The Impossible Banality Of Everyday Life

What type of horror stories might there be waiting to unfold right at this very moment?’ I ask myself somberly. What sort of horror stories indeed! Who can tell? It is always very hard to tell in advance, I muse. Almost impossible, generally speaking. Very nearly impossible. Life continues  – one might say – with its usual impossible banality. Nothing I see or hear stands out in any way from the type of mundane occurrences I witness a hundred times every day (and will no doubt continue to witness many more times) and yet I know that sudden horror can erupt from beneath that deceptively placid surface at any moment. The deceptively placid surface of everyday life, beneath which many unclean things lurk. Unclean things that no one else ever seems to see apart from me, it seems! For some reason I can see the unclean things. I’m not saying that I want to, but I do…

 

Sometimes I wonder if perhaps there could be a doorway hidden within us that leads to some sort of larger, better personality. A less corrupt and indolent personality; a nobler, more expansive (by which I mean less trivial) type of personality.
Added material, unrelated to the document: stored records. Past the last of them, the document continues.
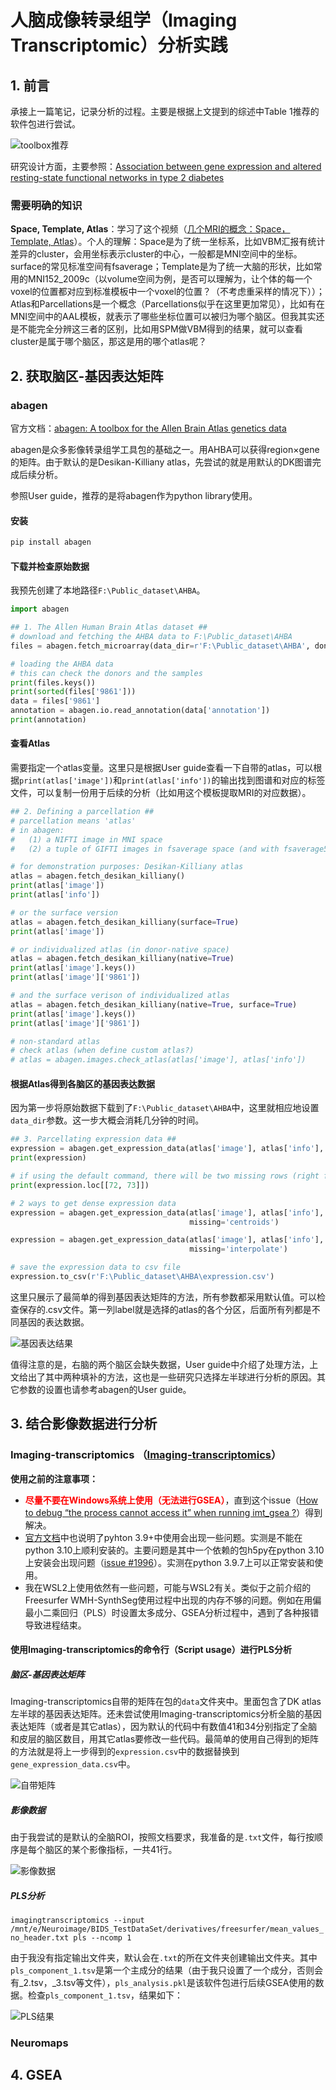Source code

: # 人脑成像转录组学（Imaging Transcriptomic）分析实践

## 1. 前言
承接上一篇笔记，记录分析的过程。主要是根据上文提到的综述中Table 1推荐的软件包进行尝试。

![toolbox推荐](Imaging_Transcriptomics_practice_1.png)

研究设计方面，主要参照：[Association between gene expression and altered resting-state functional networks in type 2 diabetes](https://www.frontiersin.org/articles/10.3389/fnagi.2023.1290231/full)

### 需要明确的知识

**Space, Template, Atlas**：学习了这个视频（[几个MRI的概念：Space，Template, Atlas](https://www.bilibili.com/video/BV1zv411A74x/?spm_id_from=333.999.0.0&vd_source=262636e26b325960a8c21f8bb6b74f08)）。个人的理解：Space是为了统一坐标系，比如VBM汇报有统计差异的cluster，会用坐标表示cluster的中心，一般都是MNI空间中的坐标。surface的常见标准空间有fsaverage；Template是为了统一大脑的形状，比如常用的MNI152_2009c（以volume空间为例，是否可以理解为，让个体的每一个voxel的位置都对应到标准模板中一个voxel的位置？（不考虑重采样的情况下））；Atlas和Parcellations是一个概念（Parcellations似乎在这里更加常见），比如有在MNI空间中的AAL模板，就表示了哪些坐标位置可以被归为哪个脑区。但我其实还是不能完全分辨这三者的区别，比如用SPM做VBM得到的结果，就可以查看cluster是属于哪个脑区，那这是用的哪个atlas呢？

## 2. 获取脑区-基因表达矩阵

### abagen

官方文档：[abagen: A toolbox for the Allen Brain Atlas genetics data](https://abagen.readthedocs.io/en/stable/)

abagen是众多影像转录组学工具包的基础之一。用AHBA可以获得region×gene的矩阵。由于默认的是Desikan-Killiany atlas，先尝试的就是用默认的DK图谱完成后续分析。

参照User guide，推荐的是将abagen作为python library使用。

#### 安装

```python
pip install abagen
```

#### 下载并检查原始数据

我预先创建了本地路径`F:\Public_dataset\AHBA`。

```python
import abagen

## 1. The Allen Human Brain Atlas dataset ##
# download and fetching the AHBA data to F:\Public_dataset\AHBA
files = abagen.fetch_microarray(data_dir=r'F:\Public_dataset\AHBA', donors='all', verbose=1)

# loading the AHBA data
# this can check the donors and the samples
print(files.keys())
print(sorted(files['9861']))
data = files['9861']
annotation = abagen.io.read_annotation(data['annotation'])
print(annotation)
```

#### 查看Atlas

需要指定一个atlas变量。这里只是根据User guide查看一下自带的atlas，可以根据`print(atlas['image'])`和`print(atlas['info'])`的输出找到图谱和对应的标签文件，可以复制一份用于后续的分析（比如用这个模板提取MRI的对应数据）。

```python
## 2. Defining a parcellation ##
# parcellation means 'atlas'
# in abagen:
#   (1) a NIFTI image in MNI space
#   (2) a tuple of GIFTI images in fsaverage space (and with fsaverage5 resolution!)

# for demonstration purposes: Desikan-Killiany atlas
atlas = abagen.fetch_desikan_killiany()
print(atlas['image'])
print(atlas['info'])

# or the surface version
atlas = abagen.fetch_desikan_killiany(surface=True)
print(atlas['image'])

# or individualized atlas (in donor-native space)
atlas = abagen.fetch_desikan_killiany(native=True)
print(atlas['image'].keys())
print(atlas['image']['9861'])

# and the surface verison of individualized atlas
atlas = abagen.fetch_desikan_killiany(native=True, surface=True)
print(atlas['image'].keys())
print(atlas['image']['9861'])

# non-standard atlas
# check atlas (when define custom atlas?)
# atlas = abagen.images.check_atlas(atlas['image'], atlas['info'])
```

#### 根据Atlas得到各脑区的基因表达数据

因为第一步将原始数据下载到了`F:\Public_dataset\AHBA`中，这里就相应地设置`data_dir`参数。这一步大概会消耗几分钟的时间。

```python
## 3. Parcellating expression data ##
expression = abagen.get_expression_data(atlas['image'], atlas['info'], data_dir=r'F:\Public_dataset\AHBA')
print(expression)

# if using the default command, there will be two missing rows (right frontal pole (label 72) and right temporal pole (label 73))
print(expression.loc[[72, 73]])

# 2 ways to get dense expression data
expression = abagen.get_expression_data(atlas['image'], atlas['info'], data_dir=r'F:\Public_dataset\AHBA',
                                        missing='centroids')

expression = abagen.get_expression_data(atlas['image'], atlas['info'], data_dir=r'F:\Public_dataset\AHBA',
                                        missing='interpolate')

# save the expression data to csv file
expression.to_csv(r'F:\Public_dataset\AHBA\expression.csv')
```

这里只展示了最简单的得到基因表达矩阵的方法，所有参数都采用默认值。可以检查保存的.csv文件。第一列label就是选择的atlas的各个分区，后面所有列都是不同基因的表达数据。

![基因表达结果](Imaging_Transcriptomics_practice_2.png)

值得注意的是，右脑的两个脑区会缺失数据，User guide中介绍了处理方法，上文给出了其中两种填补的方法，这也是一些研究只选择左半球进行分析的原因。其它参数的设置也请参考abagen的User guide。

## 3. 结合影像数据进行分析

### Imaging-transcriptomics （[Imaging-transcriptomics](https://github.com/alegiac95/Imaging-transcriptomics)）


**使用之前的注意事项：**
- **<font color=red>尽量不要在Windows系统上使用（无法进行GSEA）</font>**，直到这个issue（[How to debug “the process cannot access it” when running imt_gsea ?](https://github.com/alegiac95/Imaging-transcriptomics/issues/18)）得到解决。
- [官方文档](https://imaging-transcriptomics.readthedocs.io/en/v.1.1.8/index.html)中也说明了pyhton 3.9+中使用会出现一些问题。实测是不能在python 3.10上顺利安装的。主要问题是其中一个依赖的包h5py在python 3.10上安装会出现问题（[issue #1996](https://github.com/h5py/h5py/issues/1996)）。实测在python 3.9.7上可以正常安装和使用。
- 我在WSL2上使用依然有一些问题，可能与WSL2有关。类似于之前介绍的Freesurfer WMH-SynthSeg使用过程中出现的内存不够的问题。例如在用偏最小二乘回归（PLS）时设置太多成分、GSEA分析过程中，遇到了各种报错导致进程结束。
  
#### 使用Imaging-transcriptomics的命令行（Script usage）进行PLS分析

##### 脑区-基因表达矩阵

Imaging-transcriptomics自带的矩阵在包的`data`文件夹中。里面包含了DK atlas左半球的基因表达矩阵。还未尝试使用Imaging-transcriptomics分析全脑的基因表达矩阵（或者是其它atlas），因为默认的代码中有数值41和34分别指定了全脑和皮层的脑区数目，用其它atlas要修改一些代码。最简单的使用自己得到的矩阵的方法就是将上一步得到的`expression.csv`中的数据替换到`gene_expression_data.csv`中。

![自带矩阵](Imaging_Transcriptomics_practice_3.png)

##### 影像数据

由于我尝试的是默认的全脑ROI，按照文档要求，我准备的是`.txt`文件，每行按顺序是每个脑区的某个影像指标，一共41行。

![影像数据](Imaging_Transcriptomics_practice_4.png)

##### PLS分析

`imagingtranscriptomics --input /mnt/e/Neuroimage/BIDS_TestDataSet/derivatives/freesurfer/mean_values_no_header.txt pls --ncomp 1`

由于我没有指定输出文件夹，默认会在`.txt`的所在文件夹创建输出文件夹。其中`pls_component_1.tsv`是第一个主成分的结果（由于我只设置了一个成分，否则会有_2.tsv，_3.tsv等文件），`pls_analysis.pkl`是该软件包进行后续GSEA使用的数据。检查`pls_component_1.tsv`，结果如下：

![PLS结果](Imaging_Transcriptomics_practice_5.png)

### Neuromaps

## 4. GSEA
Although perhaps ‘personality’ is the wrong word to use here; I don’t mean personality as ‘in the personality of a chat show host’ or ‘the personality of a radio DJ’ or anything like that. There’s something odious about that commonplace notion of ‘personality,’ isn’t there? ‘He’s a real personality’ they say, meaning of course that he’s a bit of a freak. That type of personality is a thing you get stuck in, a thing you get saddled with. You are obliged to live up to it, you are obliged to fulfil the role and so you do. People expect it of you, after all, so what else can you do?

 

I remember once when I was living, for a month or two whilst on placement as a student, somewhere in North London a little way out from the N. Circular Rd. The estate was maybe half a mile from Wood Green tube station. I can’t say why but for me that particular estate embodied more than any other place I know what I like to call ‘the impossible banality of everyday life’. Suffice to say, it’s always the very same story. It’s always the same story as far as I’m concerned, but sometimes it hits you in the face more! Sometimes it’s more obvious. I remember sitting there in the living room and suddenly perceiving that the whole estate was suffused with suffering, thoroughly saturated with suffering. It was like some sort of carnival of horrors, and I’m not messing when I say that. The placid unremarkable details of everyday life can give no hint what lies beneath it and that’s a very peculiar thing, don’t you think? You can’t tell a thing by looking at the expressions on people’s faces or by listening to what they have to say, or by observing the run-of-the-mill details of their lives – that kind of stuff tells us nothing, nothing at all. It gives no clue, gives no hint, as to the horrors which exists beneath all that. We are divorced in some fundamental way from the nightmare of our own superficial lives you see and it is that divorce (or dissociation) that creates the particular intensity of the horror of which I speak. And that’s what you get for living in a materialistic society, as I’m sure you’d be only too happy to agree. What else would one expect?